• JOB ITEM:
Put the text lines of the entries below into a Markdown table with the columns "Row" and "Entry line," numbering the rows in order and leaving out blank lines and the pictures.

------------------------------

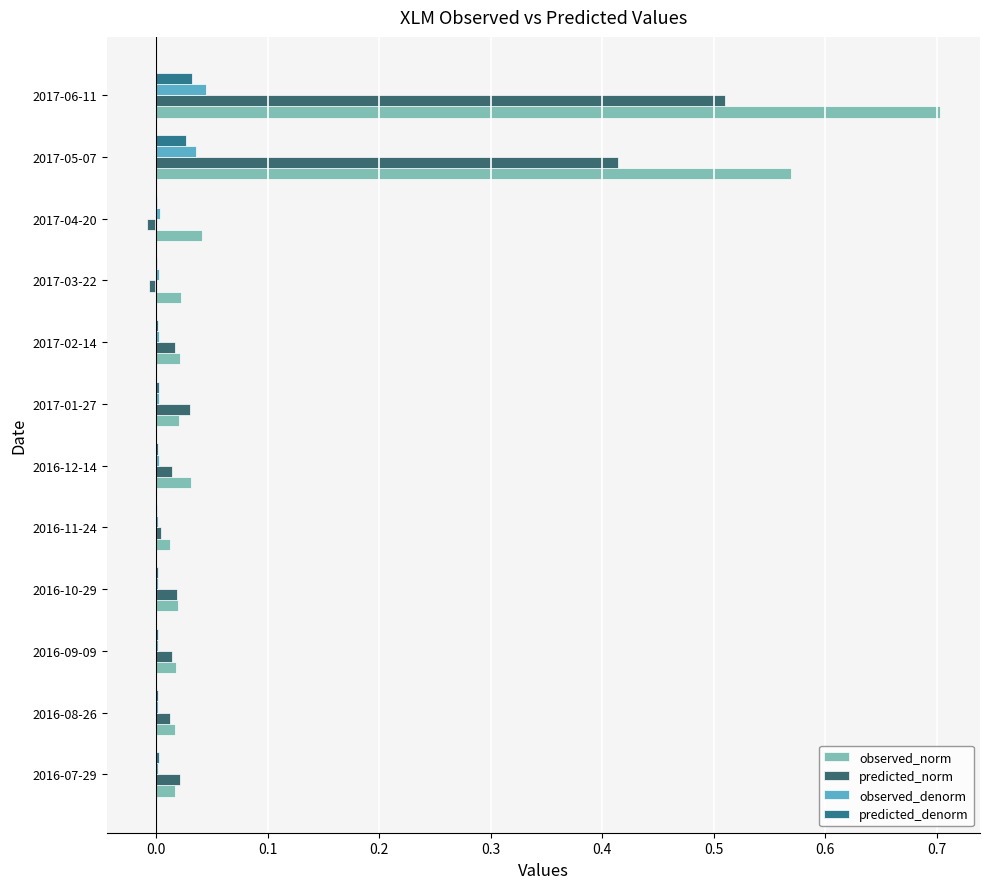

Which series has the largest total across all categories?

observed_norm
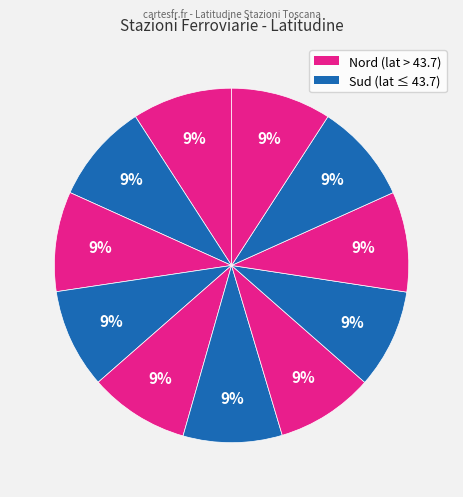

Rank the categories by value from highest to lowest.

Prato Centrale, Viareggio, Lucca, Firenze Campo di Marte, Firenze Santa Maria Novella, Empoli, Pisa Centrale, Livorno Centrale, Arezzo, Siena, Grosseto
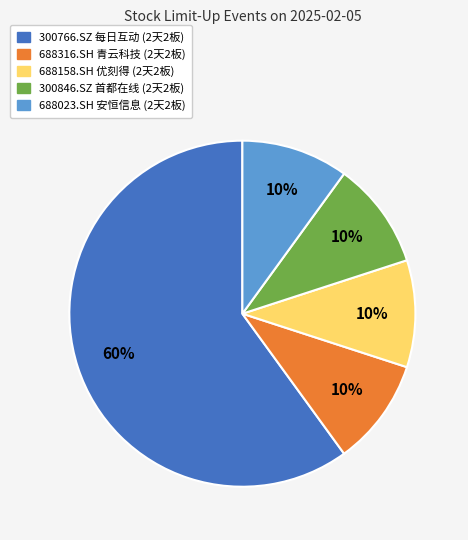

Which slice is the largest?

300766.SZ 每日互动 (2天2板)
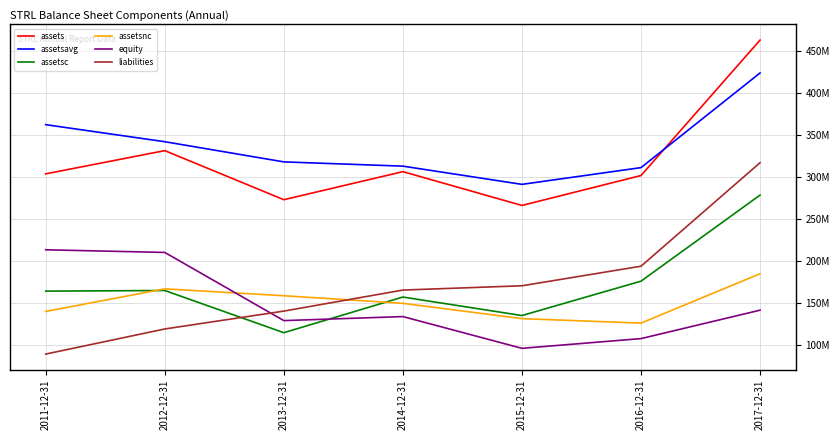

Where is the first local minimum for assetsavg?

2015-12-31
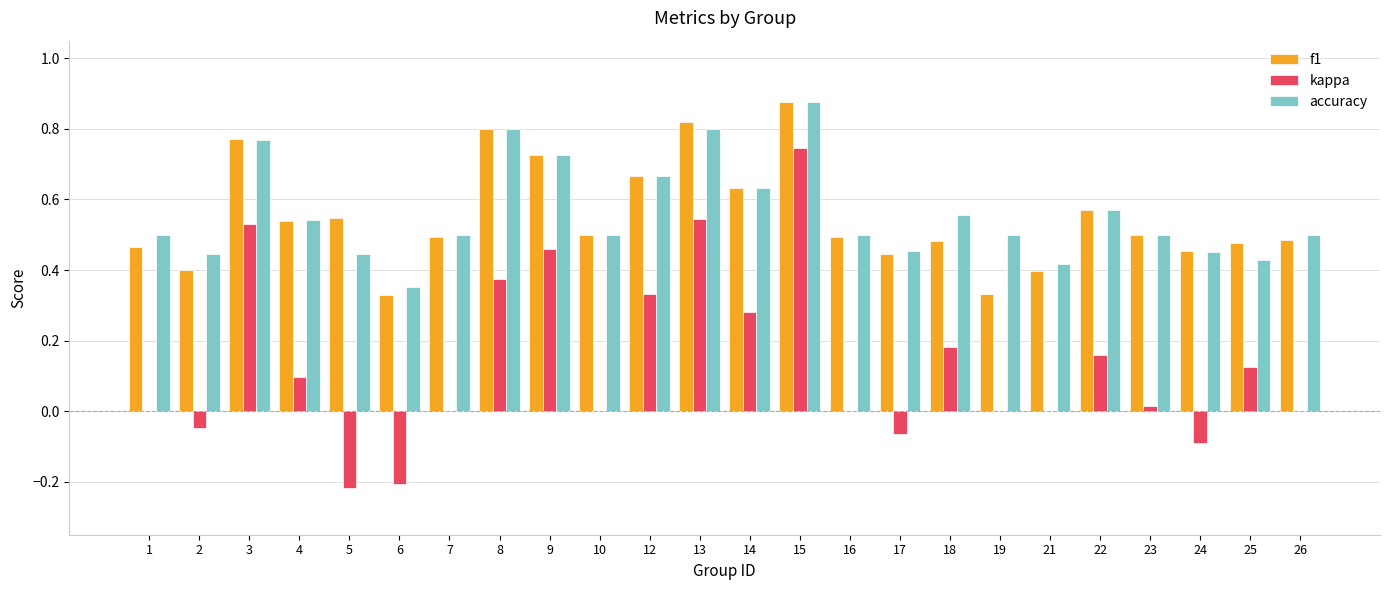

At which category does the chart reach its peak across all series?

15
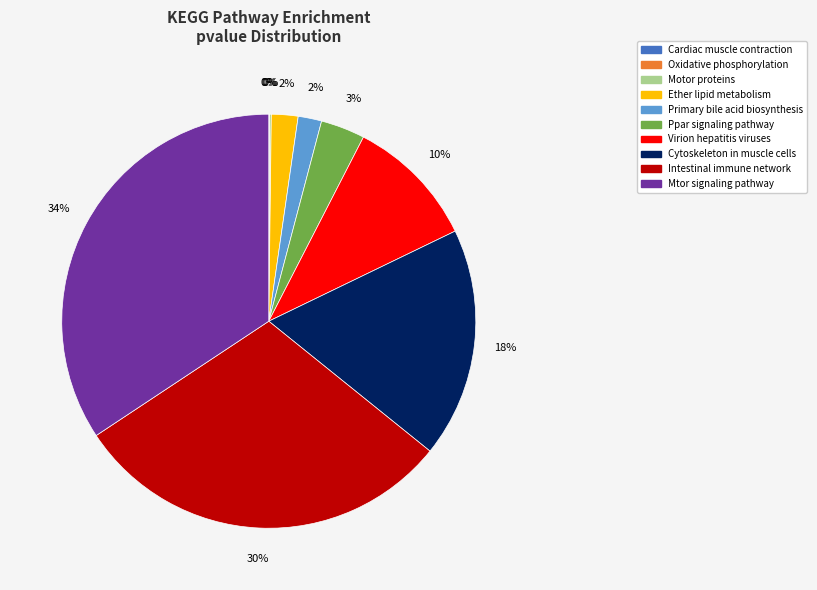

Is it true that Intestinal immune network is 22% of the pie?

False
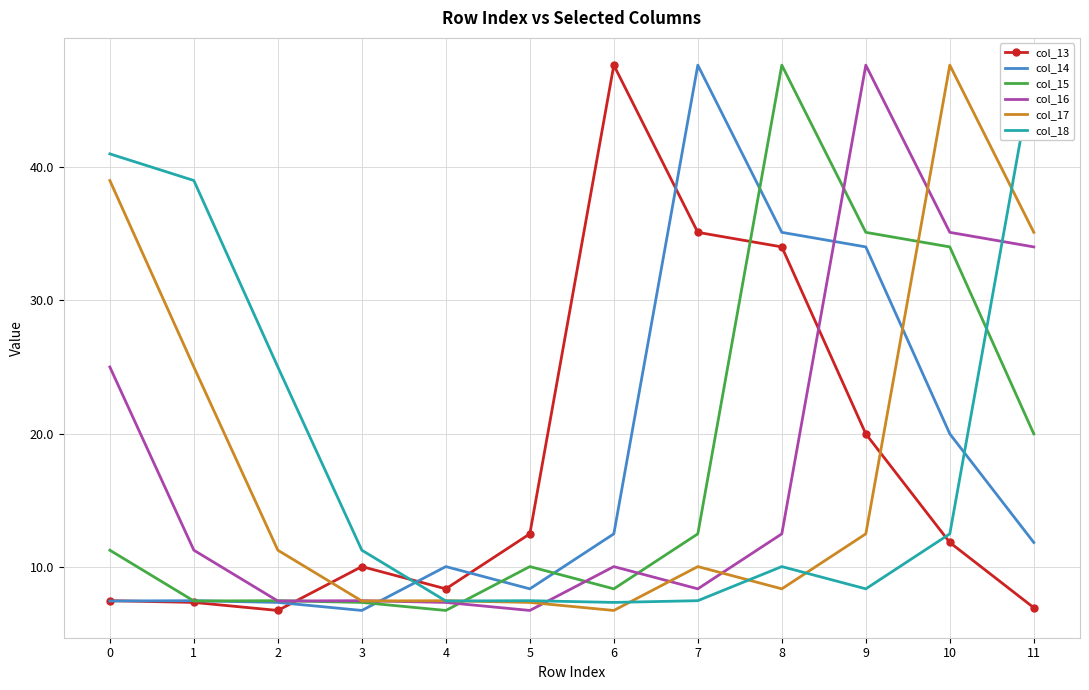

What is the sum of all col_15 values?

207.7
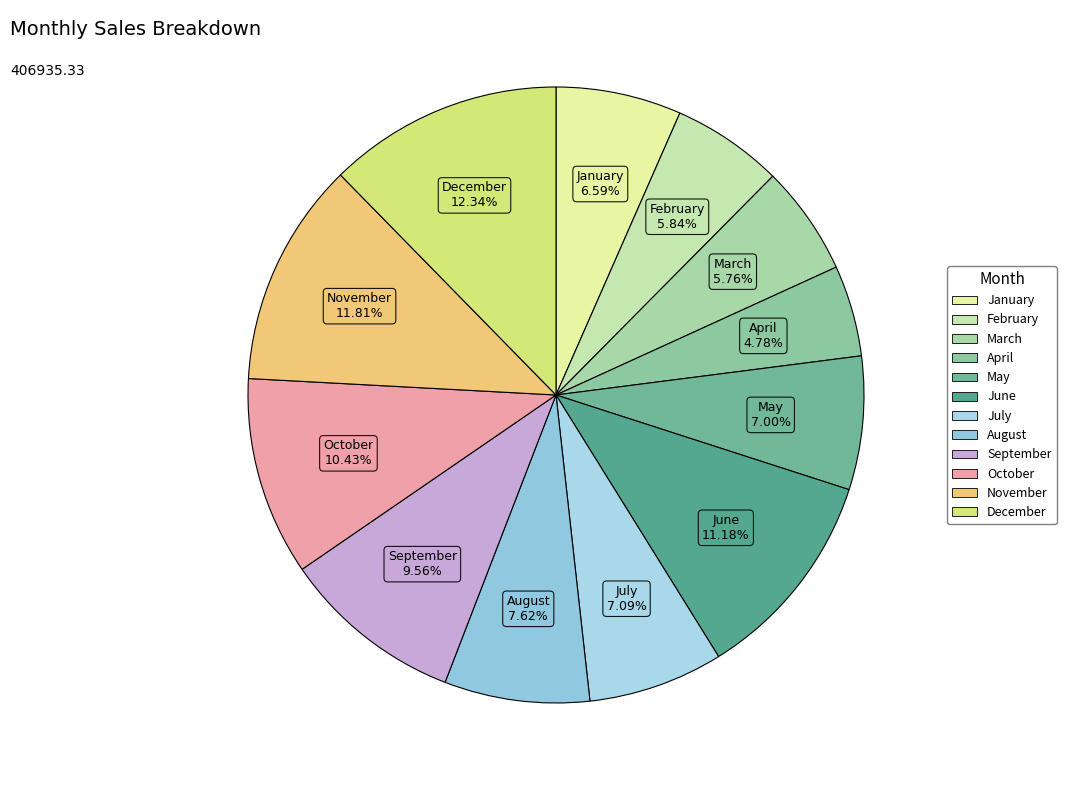

To the nearest percent, what percentage of the pie is September?

10%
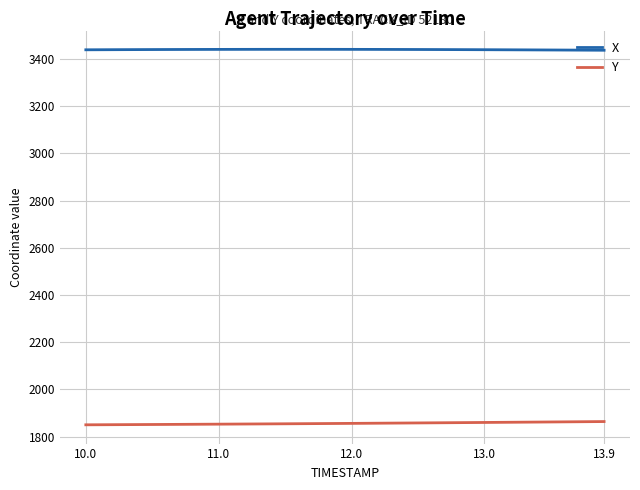

List the series in order of their peak value, highest first.

X, Y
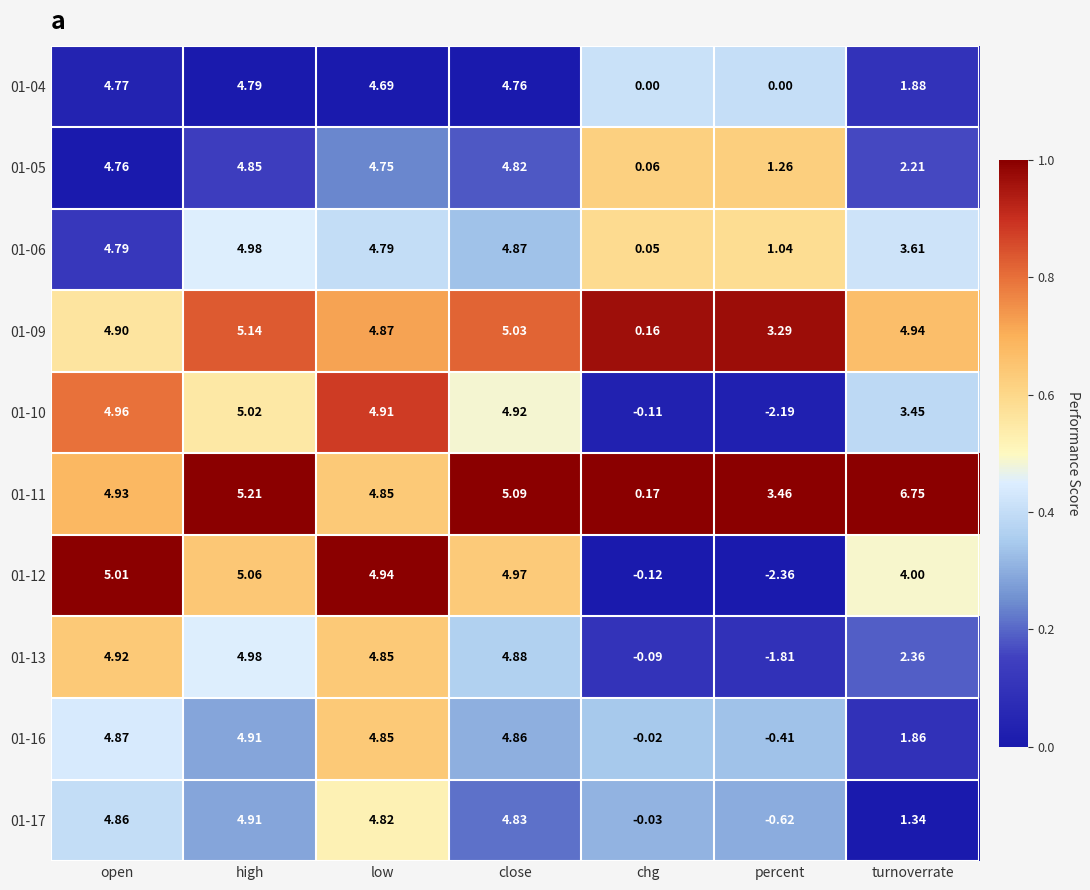

How many data points in 01-17 are less than 4?

3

------------------------------

• REPLY TO THE EXERCISE:
| Row | Entry line |
|---|---|
| 1 | Which series has the largest total across all categories? |
| 2 | observed_norm |
| 3 | Rank the categories by value from highest to lowest. |
| 4 | Prato Centrale, Viareggio, Lucca, Firenze Campo di Marte, Firenze Santa Maria Novella, Empoli, Pisa Centrale, Livorno Centrale, Arezzo, Siena, Grosseto |
| 5 | Which slice is the largest? |
| 6 | 300766.SZ 每日互动 (2天2板) |
| 7 | Where is the first local minimum for assetsavg? |
| 8 | 2015-12-31 |
| 9 | At which category does the chart reach its peak across all series? |
| 10 | 15 |
| 11 | Is it true that Intestinal immune network is 22% of the pie? |
| 12 | False |
| 13 | What is the sum of all col_15 values? |
| 14 | 207.7 |
| 15 | To the nearest percent, what percentage of the pie is September? |
| 16 | 10% |
| 17 | List the series in order of their peak value, highest first. |
| 18 | X, Y |
| 19 | How many data points in 01-17 are less than 4? |
| 20 | 3 |